Despite noting some of its benefits, CoreLogic research analyst Cameron Kusher has also cast doubt over the effectiveness of the scheme, questioning whether it would achieve its objective of improving housing affordability.

“From a housing affordability perspective, it is difficult to see how this policy actually helps,” he said.

“Given that borrowers still need to pass usual credit checks, the only people that will have access to the scheme are those that could already purchase any way.

“While the scheme will help borrowers enter the market earlier, it seems unlikely that it will do anything to improve housing affordability.”

Mr Kusher added that the FHB scheme may inadvertently reduce housing affordability by altering the balance between supply and demand.
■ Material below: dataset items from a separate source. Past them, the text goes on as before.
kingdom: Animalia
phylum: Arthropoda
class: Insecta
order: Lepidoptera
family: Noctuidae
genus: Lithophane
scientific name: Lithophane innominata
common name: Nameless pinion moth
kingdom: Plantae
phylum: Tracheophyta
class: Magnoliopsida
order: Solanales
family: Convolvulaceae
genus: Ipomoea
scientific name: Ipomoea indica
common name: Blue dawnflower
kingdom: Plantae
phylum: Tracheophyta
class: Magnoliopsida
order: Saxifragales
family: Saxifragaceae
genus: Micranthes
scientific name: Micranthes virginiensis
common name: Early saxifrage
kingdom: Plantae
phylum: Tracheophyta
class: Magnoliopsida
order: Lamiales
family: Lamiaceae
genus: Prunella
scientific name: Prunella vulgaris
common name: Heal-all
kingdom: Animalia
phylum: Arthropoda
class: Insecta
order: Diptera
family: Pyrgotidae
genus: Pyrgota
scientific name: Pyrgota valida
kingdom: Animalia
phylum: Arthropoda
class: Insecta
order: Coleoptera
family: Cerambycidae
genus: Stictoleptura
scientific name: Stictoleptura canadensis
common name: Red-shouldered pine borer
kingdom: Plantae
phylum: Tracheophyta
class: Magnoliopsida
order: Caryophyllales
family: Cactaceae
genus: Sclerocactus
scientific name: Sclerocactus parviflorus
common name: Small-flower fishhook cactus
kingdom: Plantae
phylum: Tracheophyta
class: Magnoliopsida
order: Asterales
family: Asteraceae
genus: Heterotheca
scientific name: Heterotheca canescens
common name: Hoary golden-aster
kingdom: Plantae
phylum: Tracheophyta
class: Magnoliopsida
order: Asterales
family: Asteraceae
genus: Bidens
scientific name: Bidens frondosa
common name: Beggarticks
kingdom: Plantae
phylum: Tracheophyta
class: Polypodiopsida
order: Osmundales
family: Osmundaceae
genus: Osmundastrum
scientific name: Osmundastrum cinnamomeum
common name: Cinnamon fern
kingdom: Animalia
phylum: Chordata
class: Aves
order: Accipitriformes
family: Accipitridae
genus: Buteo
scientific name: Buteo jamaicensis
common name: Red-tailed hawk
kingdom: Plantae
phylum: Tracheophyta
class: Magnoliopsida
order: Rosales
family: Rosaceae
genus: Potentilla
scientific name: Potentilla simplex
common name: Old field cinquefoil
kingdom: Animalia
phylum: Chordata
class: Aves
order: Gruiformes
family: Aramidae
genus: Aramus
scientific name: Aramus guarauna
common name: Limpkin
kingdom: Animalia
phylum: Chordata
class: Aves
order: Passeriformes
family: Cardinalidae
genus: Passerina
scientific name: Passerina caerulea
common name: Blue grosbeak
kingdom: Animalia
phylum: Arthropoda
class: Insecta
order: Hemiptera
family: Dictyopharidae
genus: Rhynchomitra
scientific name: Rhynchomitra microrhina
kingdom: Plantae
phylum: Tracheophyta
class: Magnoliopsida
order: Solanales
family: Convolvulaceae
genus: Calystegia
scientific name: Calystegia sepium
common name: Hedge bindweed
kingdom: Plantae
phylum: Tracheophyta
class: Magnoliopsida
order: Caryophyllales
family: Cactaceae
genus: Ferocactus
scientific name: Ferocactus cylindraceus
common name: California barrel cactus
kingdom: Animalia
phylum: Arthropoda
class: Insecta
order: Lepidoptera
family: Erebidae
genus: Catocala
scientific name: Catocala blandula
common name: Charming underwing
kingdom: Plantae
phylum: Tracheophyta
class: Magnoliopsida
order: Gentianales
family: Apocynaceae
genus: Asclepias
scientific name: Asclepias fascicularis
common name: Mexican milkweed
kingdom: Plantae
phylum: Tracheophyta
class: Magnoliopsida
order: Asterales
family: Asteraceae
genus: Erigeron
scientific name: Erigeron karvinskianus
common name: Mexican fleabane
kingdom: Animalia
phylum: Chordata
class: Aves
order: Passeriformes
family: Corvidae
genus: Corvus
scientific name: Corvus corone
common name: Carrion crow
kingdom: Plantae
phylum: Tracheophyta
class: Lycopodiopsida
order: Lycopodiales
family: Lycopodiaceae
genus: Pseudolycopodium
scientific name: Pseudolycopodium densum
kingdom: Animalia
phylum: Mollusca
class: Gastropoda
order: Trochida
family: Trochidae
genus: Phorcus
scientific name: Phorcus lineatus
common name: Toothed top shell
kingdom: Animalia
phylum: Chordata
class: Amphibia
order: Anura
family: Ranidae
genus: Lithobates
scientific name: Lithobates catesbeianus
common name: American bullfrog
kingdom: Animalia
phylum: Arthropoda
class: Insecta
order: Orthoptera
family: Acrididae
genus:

“If anything, it might increase demand from first home buyers and lead to higher prices within the price points that fit with maximum loan sizes, which have not yet been determined,” he said.

The CoreLogic analyst also flagged policy alternatives to the scheme that may be more effective in improving housing affordability.  

“Some more strategic alternatives to improve housing affordability can be found on the supply side via town planning reforms to allow for higher densities in high demand areas, improving accessibility to affordable housing markets via infrastructure upgrades and re-thinking inefficient taxation transactional taxes such as stamp duty,” Mr Kusher added.

However, some observers, including AMP Capital’s chief economist, Shane Oliver, stated that the scheme has the potential to evolve if the federal government’s budgetary position remains positive.   

“With the federal budget looking even healthier and probably already in surplus, thanks to the surging iron ore price, I suspect that the deposit scheme will morph into a far more attractive home buyer grant at some point,” Mr Oliver said.